Localizations for Firefox 3 Beta 1

Filed under: L10n — Axel Hecht @ 4:55 pm

I posted to mozilla.dev.l10n about how we’re going to ship localizations for Firefox 3 Beta 1, aka M9. In a very executive summary,

opt in — to do so, follow up on the post on m.d.l10n
go green
don’t mess up search etc
help testing

Find the full posting on news.m.o or google groups. Questions, opt-ins and follow-ups should all go there, thus I’m closing comments and pings right away.

Comments Off

Firefox 2 glossary

Filed under: L10n — Axel Hecht @ 3:01 am

As I have been blogging before, I try to create a glossary for Firefox 2. I’m leaving out all the gory details, but it’s been a hard fight between me trying to be clever and being dumb. I’m still not happy with the code that creates the data, but still, I think this iteration generates output that looks good enough to share, and get busted by others.

With all the grumpiness about my code, I’m pretty happy that I didn’t have to do the web part, so thanks to shaver for poking plasticmillion about exhibit. That went pretty slick up to a site of my standards. Read, with full visual suckage. I did find a bug in exhibit, though.

The dataset I have now went through a series of iterations to do the right thing to find phrases, which, by now, should be a nice set of educated guesses. I’m probably wrong with some, so if you find a string that shouldn’t be there, or should be and isn’t, that’s likely a bug.

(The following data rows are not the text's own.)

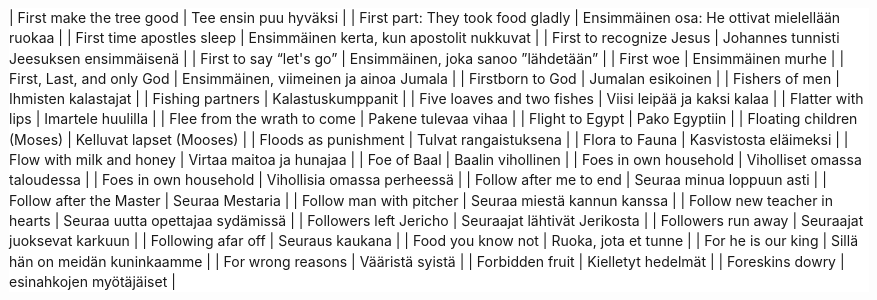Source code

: | First make the tree good                                                                | Tee ensin puu hyväksi                                                                  |
| First part: They took food gladly                                                       | Ensimmäinen osa: He ottivat mielellään ruokaa                                          |
| First time apostles sleep                                                               | Ensimmäinen kerta, kun apostolit nukkuvat                                              |
| First to recognize Jesus                                                                | Johannes tunnisti Jeesuksen ensimmäisenä                                               |
| First to say “let's go”                                                                 | Ensimmäinen, joka sanoo ”lähdetään”                                                    |
| First woe                                                                               | Ensimmäinen murhe                                                                      |
| First, Last, and only God                                                               | Ensimmäinen, viimeinen ja ainoa Jumala                                                 |
| Firstborn to God                                                                        | Jumalan esikoinen                                                                      |
| Fishers of men                                                                          | Ihmisten kalastajat                                                                    |
| Fishing partners                                                                        | Kalastuskumppanit                                                                      |
| Five loaves and two fishes                                                              | Viisi leipää ja kaksi kalaa                                                            |
| Flatter with lips                                                                       | Imartele huulilla                                                                      |
| Flee from the wrath to come                                                             | Pakene tulevaa vihaa                                                                   |
| Flight to Egypt                                                                         | Pako Egyptiin                                                                          |
| Floating children (Moses)                                                               | Kelluvat lapset (Mooses)                                                               |
| Floods as punishment                                                                    | Tulvat rangaistuksena                                                                  |
| Flora to Fauna                                                                          | Kasvistosta eläimeksi                                                                  |
| Flow with milk and honey                                                                | Virtaa maitoa ja hunajaa                                                               |
| Foe of Baal                                                                             | Baalin vihollinen                                                                      |
| Foes in own household                                                                   | Viholliset omassa taloudessa                                                           |
| Foes in own household                                                                   | Vihollisia omassa perheessä                                                            |
| Follow after me to end                                                                  | Seuraa minua loppuun asti                                                              |
| Follow after the Master                                                                 | Seuraa Mestaria                                                                        |
| Follow man with pitcher                                                                 | Seuraa miestä kannun kanssa                                                            |
| Follow new teacher in hearts                                                            | Seuraa uutta opettajaa sydämissä                                                       |
| Followers left Jericho                                                                  | Seuraajat lähtivät Jerikosta                                                           |
| Followers run away                                                                      | Seuraajat juoksevat karkuun                                                            |
| Following afar off                                                                      | Seuraus kaukana                                                                        |
| Food you know not                                                                       | Ruoka, jota et tunne                                                                   |
| For he is our king                                                                      | Sillä hän on meidän kuninkaamme                                                        |
| For wrong reasons                                                                       | Vääristä syistä                                                                        |
| Forbidden fruit                                                                         | Kielletyt hedelmät                                                                     |
| Foreskins dowry                                                                         | esinahkojen myötäjäiset                                                                |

Ok, beef. Here’s the link. It should have all phrases that appear in Firefox more than once, sortable by length and occurence, but not sequences that are just filler words. I have a short black list for the latter. For each phrase, you can click on it, and it will open an mxr search on the MOZILLA_1_8_BRANCH in all localizable files for it. I didn’t file the mxr bugs, nor did I yet try to work around them, searching for ‘foo’ including ticks doesn’t work, at least. And of course, you can search the glossary, it’d suck otherwise, right? Thanks to exhibit, that was easy.

Before going further into this, is this something worthwhile for the l10n community? Other RFEs? Right now, the source data is in sqlite, which I intend to share, if anyone’s interested, though the database schema and the way I create it needs work.

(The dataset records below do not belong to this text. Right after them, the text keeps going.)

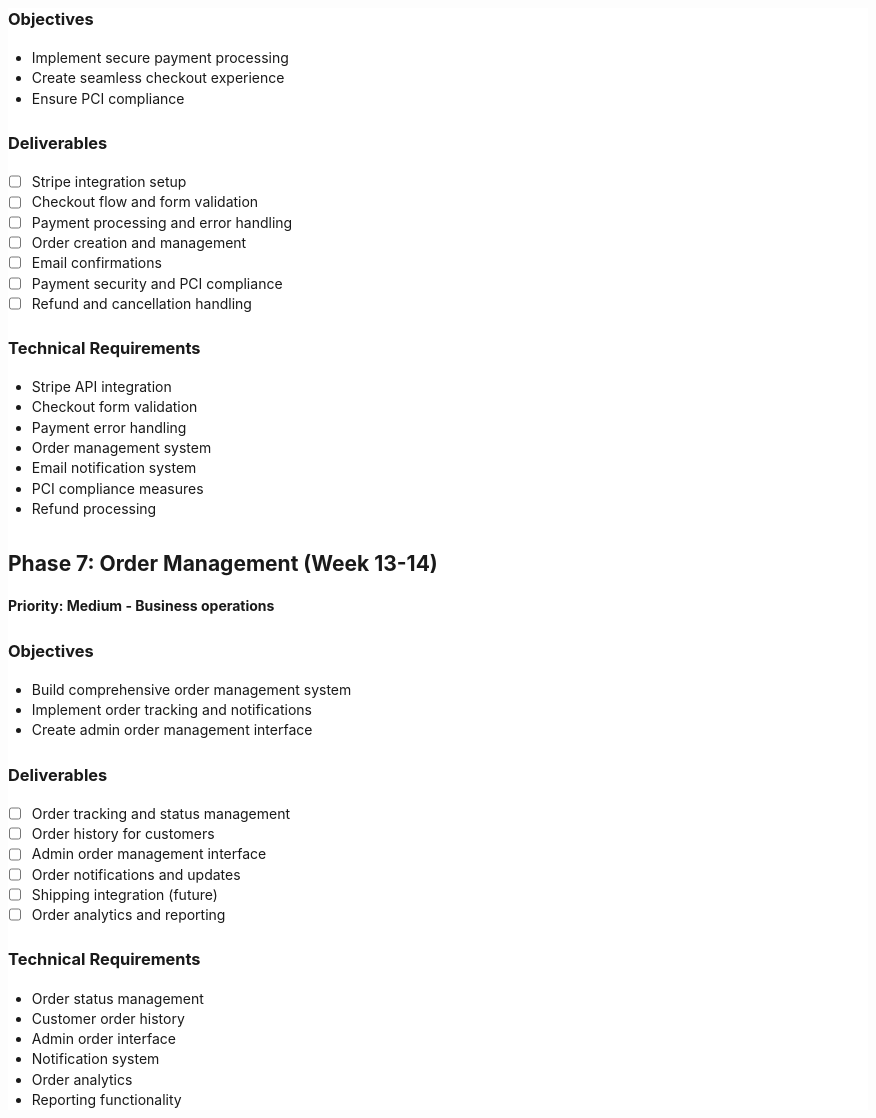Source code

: ### Objectives

- Implement secure payment processing
- Create seamless checkout experience
- Ensure PCI compliance

### Deliverables

- [ ] Stripe integration setup
- [ ] Checkout flow and form validation
- [ ] Payment processing and error handling
- [ ] Order creation and management
- [ ] Email confirmations
- [ ] Payment security and PCI compliance
- [ ] Refund and cancellation handling

### Technical Requirements

- Stripe API integration
- Checkout form validation
- Payment error handling
- Order management system
- Email notification system
- PCI compliance measures
- Refund processing

## Phase 7: Order Management (Week 13-14)

**Priority: Medium - Business operations**

### Objectives

- Build comprehensive order management system
- Implement order tracking and notifications
- Create admin order management interface

### Deliverables

- [ ] Order tracking and status management
- [ ] Order history for customers
- [ ] Admin order management interface
- [ ] Order notifications and updates
- [ ] Shipping integration (future)
- [ ] Order analytics and reporting

### Technical Requirements

- Order status management
- Customer order history
- Admin order interface
- Notification system
- Order analytics
- Reporting functionality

And before you ask, yes, I tried to run it on Thunderbird, too, but it seemed to make the story harder and dominate the results. I guess it’d be better to just create two separate apps. I’m having perf problems with the code, too, so I wasn’t too keen to do more than initially necessary. I don’t index security/manager, because the localizable files in there are just yucky, and I didn’t want to special case for stuff like # being replaced by a newline.

Comments (2)

October 17, 2007

Localization is hard, the math way

Filed under: L10n — Axel Hecht @ 2:48 pm

I thought I share some statistics about our localizable strings. I’m currently trying to create a tool that would help localizers to find terms or phrases that show up in Firefox often. Roughly, an automated way to do glossaries. So, the basic idea is to go through our localizable files, and search for phrases that come up elsewhere. Example:

I love to localize.

I don’t really love to blog.

should factor out “love to”. So, how does one do that? First, you get all localizable strings. Or not all, just the ones in properties files and DTDs. And neglect those that are just simple chars, those are likely access and commandkeys, not much to see there. Some of those entries have multiple sentences in them, so split those. Then split all words. Now you have a sequence of sequences of words. So you “just” have to find the unique subsequences of those sequences.

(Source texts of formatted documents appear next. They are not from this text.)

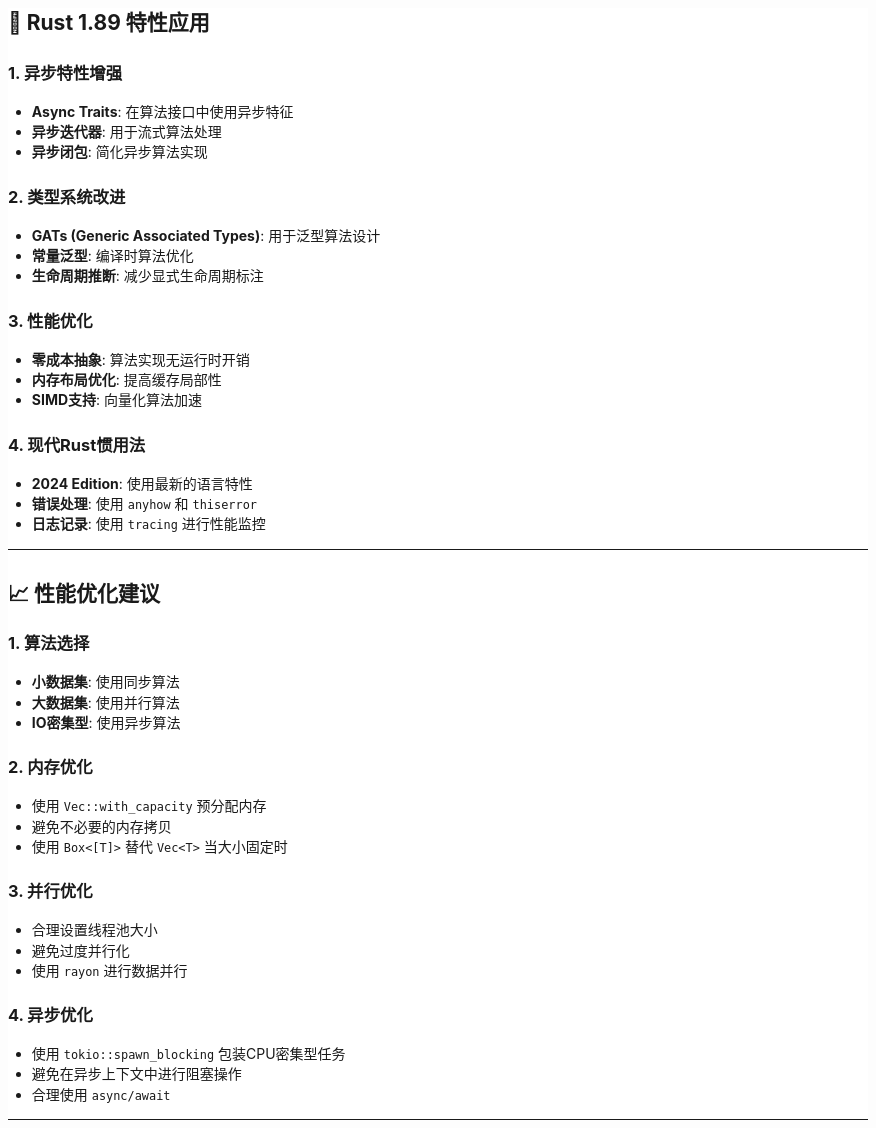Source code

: ## 🚀 Rust 1.89 特性应用

### 1. 异步特性增强

- **Async Traits**: 在算法接口中使用异步特征
- **异步迭代器**: 用于流式算法处理
- **异步闭包**: 简化异步算法实现

### 2. 类型系统改进

- **GATs (Generic Associated Types)**: 用于泛型算法设计
- **常量泛型**: 编译时算法优化
- **生命周期推断**: 减少显式生命周期标注

### 3. 性能优化

- **零成本抽象**: 算法实现无运行时开销
- **内存布局优化**: 提高缓存局部性
- **SIMD支持**: 向量化算法加速

### 4. 现代Rust惯用法

- **2024 Edition**: 使用最新的语言特性
- **错误处理**: 使用 `anyhow` 和 `thiserror`
- **日志记录**: 使用 `tracing` 进行性能监控

---

## 📈 性能优化建议

### 1. 算法选择

- **小数据集**: 使用同步算法
- **大数据集**: 使用并行算法
- **IO密集型**: 使用异步算法

### 2. 内存优化

- 使用 `Vec::with_capacity` 预分配内存
- 避免不必要的内存拷贝
- 使用 `Box<[T]>` 替代 `Vec<T>` 当大小固定时

### 3. 并行优化

- 合理设置线程池大小
- 避免过度并行化
- 使用 `rayon` 进行数据并行

### 4. 异步优化

- 使用 `tokio::spawn_blocking` 包装CPU密集型任务
- 避免在异步上下文中进行阻塞操作
- 合理使用 `async/await`

---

Let’s do the math. Here’s the number of sentences per length of sentence for Firefox 2, with a logarithmic y-axis.

So, the maximum length of a sentence is 71 words, and we have one of that. The other end of the diagram are 1791 localizable strings that are just one word, among of those are 858 uniques.

Now, we talked about subsequences, how many of those do we have then? I’m having a chart for that, too. I dropped the long tail, and don’t do logarithmic scale, as that is hiding some of the more interesting artifacts for the shorter strings.

So we’re starting to see repeating strings at a length of 15 words. They stay to be few down to a length of 4 or 5, with a majority of dupes only for single words. For 2-tuples, it’s almost a tie. Yet there are 20k words in our localizable files that need to be compared, and the same for all the subsequences, and doing my ad-hoc math, which I assume to be algorithm-wise not totally clueless, that amounts to half a million tuple compares to find the list of shared n-tuples in our localizable strings, sorted by frequency.

Which is my lengthy math-way of saying: Making a consistent localization is hard.